For instance, there is widespread concern in Milford Haven about the relocation of the town's library; particularly the fact that there was no consultation prior to the Cabinet making the decision, but it is the voters in Martletwy, who are in no way affected, who will decide the fate of Cllr Rob Lewis; the Cabinet member responsible.
Of course, if the IPG was a political party, this could be seen as party policy and Milfordians could lay the blame at the door of the party's two representatives in the town: Cllrs Anne Hughes and Danny Fellows.
Naturally, I rarely miss the chance to point this out to anyone who complains to me about the county council's actions.
Not easily confused
I also had a NoM on the agenda which called for the Leader's absolute power to make appointments to outside organisations and school governing bodies to be transferred to the Cabinet as a whole.
This is in keeping with my belief that, in a democracy, it is undesirable for any individual to wield so much power and patronage.
I am always struck by the example of the USA where someone with an overwhelming mandate like President Obama still has to persuade both houses of Congress to support his bank bail-out package and where his Cabinet nominees have to face a grilling in the Senate before they can take their places.
I wonder how the twice-resigned Lord Mandelson might have fared if his cabinet appointment had been subject to a similar process.
As for the prospects of members of Cllr John Davies' Cabinet under such a system, the requirement in the Code of Conduct that councillors should show respect for their fellow members means I prefer to keep my thoughts to myself.
During the debate on my NoM deputy leader Cllr Jamie Adams claimed that I was confusing power with responsibility - a claim that was repeated a few minutes later by the other deputy leader Cllr John Allen-Mirehouse.
Tweedledum and Tweedledee came instantly to mind.
I must admit it had never occurred to me that I might be unable to distinguish between these two concepts, and, even if it had, the two deputy leaders would not have been anywhere near the top of the list of those from whom I might seek guidance.
Especially Cllr Allen Mirehouse whose grasp of linguistic distinctions is, to say the least, shaky.
Old Grumpy remembers Cllr Allen Mirehouse being censured by the National Park monitoring officer in 1999 for breaching the Code of Conduct by writing a letter to his colleagues on the National Park in an attempt to influence the processing of a planning application on land which he owned.
The most amazing thing about this amazing letter, apart from the fact that someone of his experience in local government should have known better than to write it, was his claim that, despite owning the land, he did not have a pecuniary interest in the application.
Then there was his attempt to browbeat me in 2004 when he wrote demanding an apology over something which he claimed I had been quoted as telling the Western Telegraph.(Biter bitten).
In fact it was not a quote from me at all, and I had to go to all the trouble of writing back to put him right.
It just goes to show that there is no necessary connection between money spent on education (Eton and up-market cow college) and outcomes.
So, can Wales knock Jonno's boys off the top of the Six Nations' table?

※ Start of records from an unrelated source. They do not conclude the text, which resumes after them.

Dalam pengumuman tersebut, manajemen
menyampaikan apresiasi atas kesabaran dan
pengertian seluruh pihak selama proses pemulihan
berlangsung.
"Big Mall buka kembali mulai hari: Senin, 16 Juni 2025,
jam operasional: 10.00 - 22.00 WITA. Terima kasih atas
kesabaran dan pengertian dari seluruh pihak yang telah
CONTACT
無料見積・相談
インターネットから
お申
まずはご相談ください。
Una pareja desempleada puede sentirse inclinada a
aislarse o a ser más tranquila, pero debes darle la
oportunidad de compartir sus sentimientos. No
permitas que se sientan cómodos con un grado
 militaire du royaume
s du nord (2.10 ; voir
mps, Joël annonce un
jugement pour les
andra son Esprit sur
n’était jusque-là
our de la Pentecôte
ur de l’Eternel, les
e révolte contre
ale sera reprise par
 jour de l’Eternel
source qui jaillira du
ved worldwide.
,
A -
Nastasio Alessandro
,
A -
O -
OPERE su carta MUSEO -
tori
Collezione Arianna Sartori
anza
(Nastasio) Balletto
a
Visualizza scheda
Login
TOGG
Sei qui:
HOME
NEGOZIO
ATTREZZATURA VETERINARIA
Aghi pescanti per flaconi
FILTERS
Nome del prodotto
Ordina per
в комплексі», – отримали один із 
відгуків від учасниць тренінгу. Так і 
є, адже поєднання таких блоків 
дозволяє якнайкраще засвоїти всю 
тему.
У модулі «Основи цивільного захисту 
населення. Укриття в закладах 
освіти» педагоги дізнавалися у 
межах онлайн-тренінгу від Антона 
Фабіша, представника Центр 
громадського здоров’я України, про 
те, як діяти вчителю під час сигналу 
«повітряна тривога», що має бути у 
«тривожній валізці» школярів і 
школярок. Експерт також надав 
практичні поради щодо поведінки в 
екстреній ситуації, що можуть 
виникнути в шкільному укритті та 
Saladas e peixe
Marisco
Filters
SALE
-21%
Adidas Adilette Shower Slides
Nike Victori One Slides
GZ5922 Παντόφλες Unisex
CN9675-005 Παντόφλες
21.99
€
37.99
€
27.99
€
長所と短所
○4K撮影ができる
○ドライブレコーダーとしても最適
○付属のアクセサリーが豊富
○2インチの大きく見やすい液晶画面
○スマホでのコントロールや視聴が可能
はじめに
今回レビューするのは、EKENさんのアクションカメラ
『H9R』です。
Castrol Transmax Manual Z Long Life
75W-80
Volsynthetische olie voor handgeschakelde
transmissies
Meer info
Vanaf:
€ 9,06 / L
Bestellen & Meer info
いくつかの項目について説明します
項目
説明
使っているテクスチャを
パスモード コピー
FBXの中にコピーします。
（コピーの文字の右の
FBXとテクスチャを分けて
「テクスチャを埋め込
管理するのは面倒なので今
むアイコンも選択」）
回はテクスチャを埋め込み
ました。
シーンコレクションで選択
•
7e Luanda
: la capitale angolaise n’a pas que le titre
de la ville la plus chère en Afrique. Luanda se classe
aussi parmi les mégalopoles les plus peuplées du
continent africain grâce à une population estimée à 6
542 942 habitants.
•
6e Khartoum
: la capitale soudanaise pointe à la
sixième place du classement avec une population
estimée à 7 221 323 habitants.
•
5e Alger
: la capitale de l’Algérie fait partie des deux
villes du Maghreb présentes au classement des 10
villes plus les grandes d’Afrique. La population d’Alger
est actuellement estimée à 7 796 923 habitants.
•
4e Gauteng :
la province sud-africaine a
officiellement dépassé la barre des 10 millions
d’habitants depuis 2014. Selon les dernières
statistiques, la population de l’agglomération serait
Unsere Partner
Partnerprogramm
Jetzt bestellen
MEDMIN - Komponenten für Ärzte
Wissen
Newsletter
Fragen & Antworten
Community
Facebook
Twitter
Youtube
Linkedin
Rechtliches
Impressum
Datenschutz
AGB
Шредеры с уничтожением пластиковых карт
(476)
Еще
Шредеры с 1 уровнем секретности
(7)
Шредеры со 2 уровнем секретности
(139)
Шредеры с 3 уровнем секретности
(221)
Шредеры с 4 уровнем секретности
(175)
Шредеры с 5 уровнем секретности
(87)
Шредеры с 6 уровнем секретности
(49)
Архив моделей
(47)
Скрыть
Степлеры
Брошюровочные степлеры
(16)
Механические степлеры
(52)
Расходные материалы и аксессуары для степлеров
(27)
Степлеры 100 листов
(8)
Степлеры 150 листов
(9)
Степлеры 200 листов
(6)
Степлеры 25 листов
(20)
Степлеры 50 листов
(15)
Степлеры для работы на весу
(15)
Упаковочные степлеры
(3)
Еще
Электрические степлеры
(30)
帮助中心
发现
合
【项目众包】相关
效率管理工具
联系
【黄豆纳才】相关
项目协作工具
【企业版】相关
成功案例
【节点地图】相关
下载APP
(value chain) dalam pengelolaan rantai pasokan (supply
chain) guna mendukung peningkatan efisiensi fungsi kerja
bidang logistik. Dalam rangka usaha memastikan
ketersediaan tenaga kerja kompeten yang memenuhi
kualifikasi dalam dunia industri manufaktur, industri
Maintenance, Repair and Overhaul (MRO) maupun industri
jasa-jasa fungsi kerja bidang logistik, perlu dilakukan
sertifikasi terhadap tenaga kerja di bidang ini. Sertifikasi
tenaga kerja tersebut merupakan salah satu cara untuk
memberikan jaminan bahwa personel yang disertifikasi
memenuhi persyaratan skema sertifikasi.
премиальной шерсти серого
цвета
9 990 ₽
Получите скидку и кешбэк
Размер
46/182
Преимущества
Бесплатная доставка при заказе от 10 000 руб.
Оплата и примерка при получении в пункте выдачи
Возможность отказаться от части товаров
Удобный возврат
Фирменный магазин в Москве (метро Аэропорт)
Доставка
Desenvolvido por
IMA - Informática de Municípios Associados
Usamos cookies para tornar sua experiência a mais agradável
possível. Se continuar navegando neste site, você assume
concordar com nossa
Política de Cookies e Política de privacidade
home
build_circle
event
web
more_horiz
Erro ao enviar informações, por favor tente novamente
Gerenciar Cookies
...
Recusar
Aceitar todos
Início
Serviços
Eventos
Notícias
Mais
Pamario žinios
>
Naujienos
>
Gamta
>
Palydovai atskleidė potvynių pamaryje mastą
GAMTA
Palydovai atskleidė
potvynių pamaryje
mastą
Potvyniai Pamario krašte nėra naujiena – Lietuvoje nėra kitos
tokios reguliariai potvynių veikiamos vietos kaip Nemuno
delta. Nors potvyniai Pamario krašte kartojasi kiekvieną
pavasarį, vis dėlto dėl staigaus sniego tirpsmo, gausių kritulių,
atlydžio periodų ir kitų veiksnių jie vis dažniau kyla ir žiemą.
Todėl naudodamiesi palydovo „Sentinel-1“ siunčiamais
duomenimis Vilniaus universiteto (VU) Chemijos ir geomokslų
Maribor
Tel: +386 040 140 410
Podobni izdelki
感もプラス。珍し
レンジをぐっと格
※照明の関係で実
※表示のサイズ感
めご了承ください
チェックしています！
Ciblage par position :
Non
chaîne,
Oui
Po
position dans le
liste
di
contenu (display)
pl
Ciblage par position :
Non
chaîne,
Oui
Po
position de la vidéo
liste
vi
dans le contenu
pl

Following their stunning five-try victory over the mighty Azzurri, England must be brimming with confidence as they head for the Severn Bridge to face the Grand Slam Champions, who looked less than impressive when overcoming a Scottish team that had about as much punch as an overcooked haggis.
The much vaunted Wales backs will surely be having sleepless nights as they contemplate facing the quicksilver Andy Goode and wonderfully subtle ball distribution skills of Mike Tindall.
And, if that wasn't enough, Johnson's masterstroke of recalling Joe Worsley to the back row must have sowed confusion in the opposition ranks.
I wouldn't be surprised if Martyn Williams feigns a training injury to get himself out of that confrontation.
PS None of the above should be taken as an indication that I am willing to take bets on the game.
Sorry WS, but there's a credit crunch on.
However, 40-points start and I might be tempted.